Tuesday, March 25, 2008

Shamelessly Lying

That would be Senator Hillary Clinton (D-NY) and her attempts to spin her nonsensical lying over how she landed on a plane in Bosnia as the sniper fire was flying about when she was First Lady. She's been using versions of this story on the campaign trail as she hopes to gain the Democratic party nomination as a sign of her foreign policy experience.



No sniper fire, and not even the slightest hint of danger in that video whatsoever. They're out on the tarmac when this takes place, and yet everyone is going about the ritualized meetings without any hint of fear or even body armor.

Some folks use the term incredible liar to describe Hillary's performance. Some media types are spinning this as nothing more than a misstatement or somehow badly internalized.
Clinton did more than misspeak; she told a richly detailed anecdote as part of a major address on foreign policy. And it was not the first time she has mentioned the snipers. In fact, the seeds of the Bosnian peril myth may have been planted years ago.
Richly detailed anecdote? Nope, she spun a full on fabulist's tale that would make even Jayson Blair and Scott Thomas Beauchamp blush.

At the time, Clinton emphasized that her trip was the first time a First Lady had ventured into hostile territory to visit U.S. troops since Eleanor Roosevelt had done so during World War II. "To be here on the ground is something I wanted to do so that maybe people back home would see it—not through the eyes of the secretary of the army or someone in a position in the military—but like Eleanor Roosevelt … to visit the troops to say thank you," she told U.S. troops in Bosnia. As the London Times reported, the trip was seen as an effort by Clinton to "improve her tarnished image" and deflect attention from the persistent inquiry into Whitewater, the Clintons' land deal. But while the White House noted the historic nature of a First Lady venturing into a country beset by warfare, there are no contemporaneous reports of Hillary Clinton recounting sniper fire, truncated ceremonies, or running for cover.

The snipers appear in Clinton's 2003 biography "Living History," but they hardly seem to present much danger: "Due to reports of snipers in the hills around the airstrip, we were forced to cut short an event on the tarmac with the local children, though we did have time to meet them and their teachers … One eight-year-old girl gave me a copy of a poem she had written entitled 'Peace.' Chelsea and I presented the school supplies we had brought, along with letters from seventh-grade children … whose parents and teachers had initiated a pen pal program." The biography also emphasizes that her plane made a "near perpendicular" landing to avoid possible enemy fire.

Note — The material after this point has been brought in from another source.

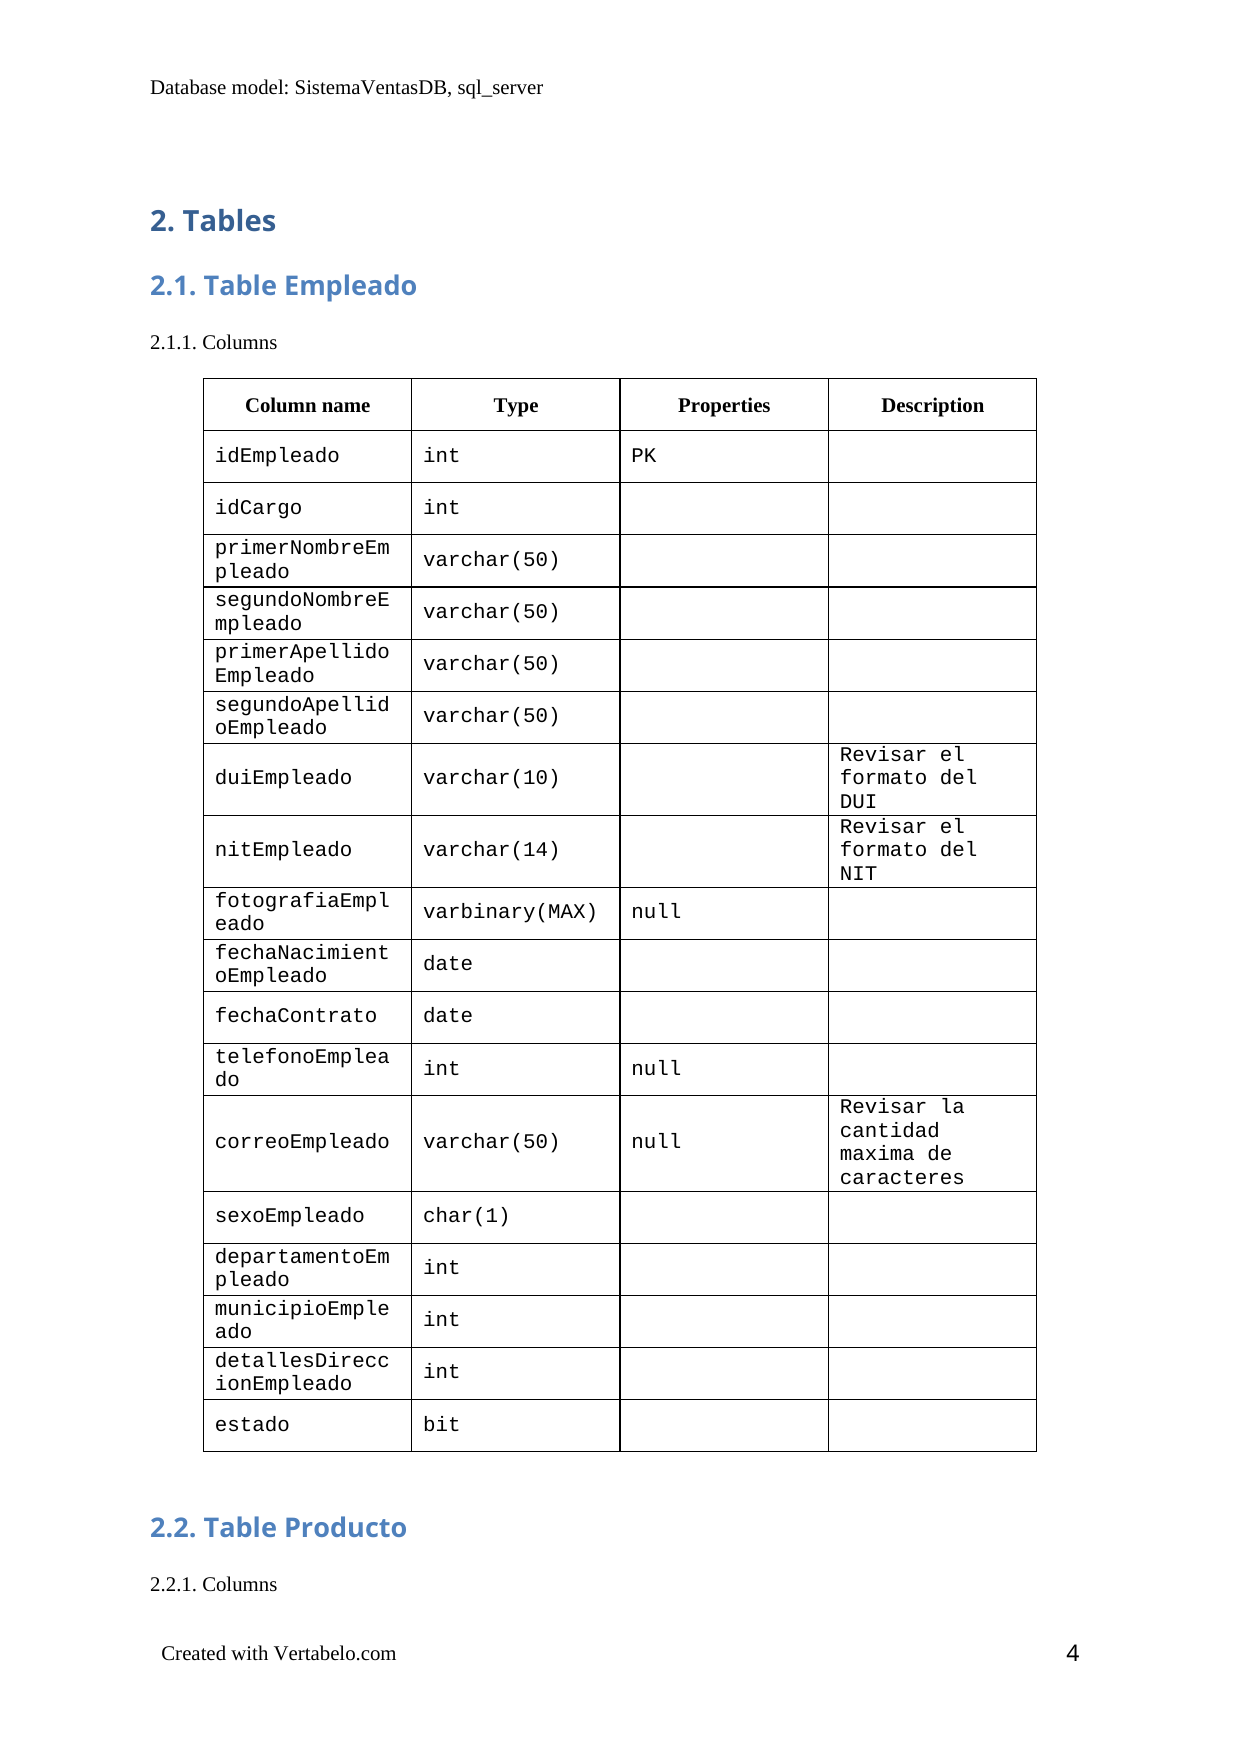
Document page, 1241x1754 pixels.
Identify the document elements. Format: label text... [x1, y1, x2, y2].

On the campaign trail the Bosnian tarmac anecdote has grown more dramatic. In Dubuque, Iowa, in December, Clinton reportedly asserted that the area was considered too dangerous for her husband to visit. "I was the first high-profile American to go," Clinton told Iowan voters, according to a Wall Street Journal account. Clinton added even more oomph during a late-February foreign policy address in Waco, Texas. Attempting to draw a contrast with Senator Obama's inexperience with foreign policy matters, the New York senator boasted of having traveled to more than 80 countries and recounted the trip to Bosnia, recalling that a welcoming ceremony "had to be moved inside because of sniper fire."
None of it happened as Clinton claims, especially as the videos show just how ordinary and peaceful the ceremony was.

This is just yet another manifestation of a bad liar getting caught and refusing to own up to their own lies. In fact, Hillary was busy compounding the lies by repeating them ad nauseum, until they got exposed as pure unadulterated lies this week. A few people, including the entertainer Sinbad who happened to be accompanying Clinton on her trip to Bosnia, had raised red flags about Hillary's comments, but it took a video showing the tarmac ceremony to get the media interested.

I'd like to know how a trip overseas is indicative of foreign policy experience? Does that provide any insight into foreign policy experience?

Ace wonder how the hell did everyone miss the Clinton quip that "When It's Too Dangerous For the President, Send the First Lady."

Good question. Where was the media to question such assertions? You'd think that one of the reporters following the Clinton campaign around the country would have perked up just a bit when hearing that statement.

Oh, and Hillary's now claiming that she was sleep deprived when she made the Tuzla comments. Right, which is how you have been repeating the same story for months, and a similar version made it into her autobiography.